Texto:
##########

De haber sido Niembro un empresario kirchnerista, el impacto de las acusaciones en su contra hubiera sido nulo. A diferencia de los macristas, la tropa K está a favor del “capitalismo de los amigos” so pretexto de que al país le convendría que surgiera la mítica burguesía nacional. Fieles a sus principios, los kirchneristas siempre han obrado en consecuencia; les parece perfectamente normal que el Gobierno nacional que manejan y sus sucursales provinciales o municipales repartan contratos jugosos entre los amigos de la casa sin prestar atención alguna a las quejas de los excluidos.

Gracias a la munificencia politizada del Gobierno, algunos personajes notorios han logrado erigirse en magnates mediáticos a pesar de que nadie, con la presunta excepción de Cristina y los esforzados profesores de Carta Abierta, soñaría con tomar en serio el contenido de sus productos. Pero, desgraciadamente para Macri y su amigo el periodista deportivo, la mera sospecha de que se hayan creído facultados para comportarse como kirchneristas ha sido más que suficiente como para provocarles un sinfín de dificultades humillantes que, para satisfacción de Massa, han privado de dinamismo a la campaña proselitista del líder de PRO.

Hay dos Argentinas. En una, la de Cristina, todo está permitido. Aun cuando la presidentísima nos informara que acababa de depositar lo que todavía queda de las reservas del Banco Central en su cuenta personal en Suiza, las islas Seychelles u otro lugar igualmente confiable, su rating en las encuestas apenas se modificaría. No se trata de una exageración: sigue sin aclararse el destino de los cuantiosos fondos de Santa Cruz que un buen día se volaron del país para aterrizar en alguna plaza financiera exótica. Huelga decir que los costos políticos de la maniobra han sido mínimos.

Si Cristina hiciera lo mismo con las reservas, sería de prever que, lejos de estallar de indignación al enterarse de lo que gente de mentalidad anticuada calificaría de robo, muchos progres la felicitarían por haber puesto la plata del pueblo fuera del alcance de “la derecha”. Millones de ciudadanos reaccionarían de la misma manera, como hicieron ante las denuncias de lavado de dinero en escala industrial, de bóvedas patagónicas repletas de barras de oro, dólares y euros, hoteles vacíos pero así y todo maravillosamente lucrativos o el uso de Tango 03 para que le lleguen sin demoras molestas los diarios porteños cuando está en el lejano sur. Para extrañeza de muchos, la convicción generalizada de que Cristina ha acumulado una fortuna envidiable en el transcurso de su período como presidenta no ha hecho mella en su popularidad.

##########

Información extraída:
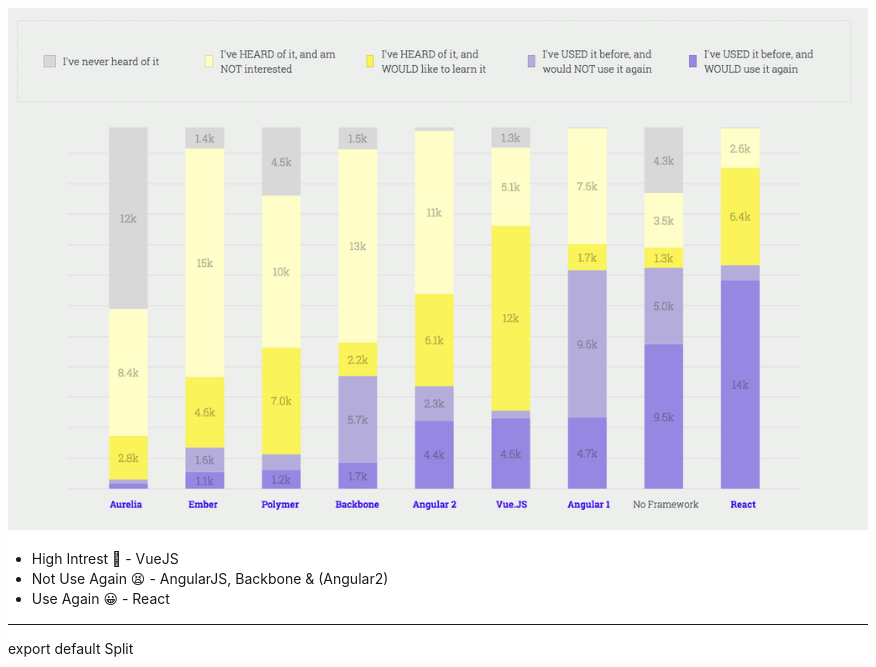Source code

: <img src="./images/front-end.png" width="900px" />

- High Intrest 🤔 - VueJS
- Not Use Again 😫 - AngularJS, Backbone & (Angular2)
- Use Again 😀 - React

---

export default Split
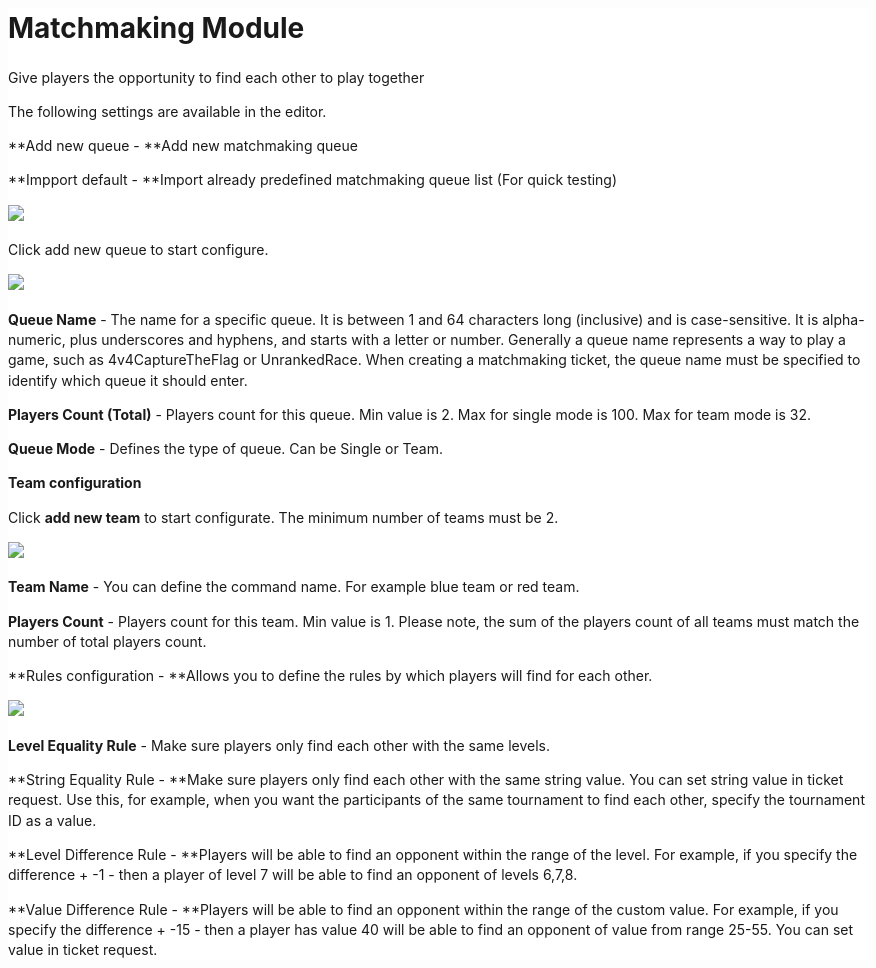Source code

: <h1> Matchmaking Module </h1>

Give players the opportunity to find each other to play together

The following settings are available in the editor.

**Add new queue - **Add new matchmaking queue

**Impport default - **Import already predefined matchmaking queue list (For quick testing)

![](https://archbee-image-uploads.s3.amazonaws.com/eJQ_to_S35RjGyX2qhcYY/xexknO04lR6LjaDKUURNI_image.png)

Click add new queue to start configure.

![](https://archbee-image-uploads.s3.amazonaws.com/eJQ_to_S35RjGyX2qhcYY/xlSnrrIItx7sGYHvHl1Fp_image.png)

**Queue Name** - The name for a specific queue. It is between 1 and 64 characters long (inclusive) and is case-sensitive. It is alpha-numeric, plus underscores and hyphens, and starts with a letter or number. Generally a queue name represents a way to play a game, such as 4v4CaptureTheFlag or UnrankedRace. When creating a matchmaking ticket, the queue name must be specified to identify which queue it should enter.

**Players Count (Total)** - Players count for this queue. Min value is 2. Max for single mode is 100. Max for team mode is 32.

**Queue Mode** - Defines the type of queue. Can be Single or Team.



**Team configuration**

Click **add new team** to start configurate. The minimum number of teams must be 2.

![](https://archbee-image-uploads.s3.amazonaws.com/eJQ_to_S35RjGyX2qhcYY/HrGEX2R5CLFgtGZGCJT25_image.png)

**Team Name** - You can define the command name. For example blue team or red team.

**Players Count** - Players count for this team. Min value is 1. Please note, the sum of the players count of all teams must match the number of total players count.



**Rules configuration - **Allows you to define the rules by which players will find for each other.

![](https://archbee-image-uploads.s3.amazonaws.com/eJQ_to_S35RjGyX2qhcYY/ulSz8sH6RL9sgcciSG9B2_image.png)

**Level Equality Rule** - Make sure players only find each other with the same levels.

**String Equality Rule - **Make sure players only find each other with the same string value. You can set string value in ticket request. Use this, for example, when you want the participants of the same tournament to find each other, specify the tournament ID as a value.

**Level Difference Rule - **Players will be able to find an opponent within the range of the level. For example, if you specify the difference + -1 - then a player of level 7 will be able to find an opponent of levels 6,7,8.

**Value Difference Rule - **Players will be able to find an opponent within the range of the custom value. For example, if you specify the difference + -15 - then a player has value 40 will be able to find an opponent of value from range 25-55. You can set value in ticket request.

##########

Consigna 1:
Reescribe de forma más breve el párrafo del texto sobre el kirchnerismo que empieza con «Hay dos Argentinas», conservando sus datos principales.
Consigna 2:
Continúa el texto sobre el kirchnerismo a partir de su última oración.

Respuesta esperada 1:
Hay dos Argentinas, y en la de Cristina todo está permitido. Aunque la presidenta anunciara que depositó lo que queda de las reservas del Banco Central en su cuenta personal en Suiza, las Seychelles u otro lugar similar, su rating en las encuestas apenas cambiaría. No es exageración: aún no se aclara el destino de los cuantiosos fondos de Santa Cruz que salieron del país hacia una plaza financiera exótica, y los costos políticos de esa maniobra han sido mínimos.

Respuesta esperada 2:
La otra Argentina, la de los moralistas leguleyos que aluden a la Constitución e insisten en que robar es malo, tiene muy poco en común con el país flexible e infinitamente tolerante de Cristina. Quienes lo habitan tienen que respetar reglas que acaso serían apropiadas para lugares como Singapur y Dinamarca pero que, desde el punto de vista de los kirchneristas, son francamente inhumanas y por lo tanto incompatibles con las tradiciones nacionales en la materia. Mal que les pese, Macri y Niembro viven en la Argentina que aspira a asemejarse un poco más a los países desarrollados y mucho menos a las cleptocracias africanas en que los populistas desacomplejados se sentirían a sus anchas. Cualquier infracción de su parte, por anecdótica que fuera, les costará votos. Están en lo cierto cuando dicen que carecen de toda autoridad moral aquellos kirchneristas que se divierten afirmándose horrorizados por las irregularidades imputadas al gobierno porteño, pero ya sabrán que protestar no les sirve para nada.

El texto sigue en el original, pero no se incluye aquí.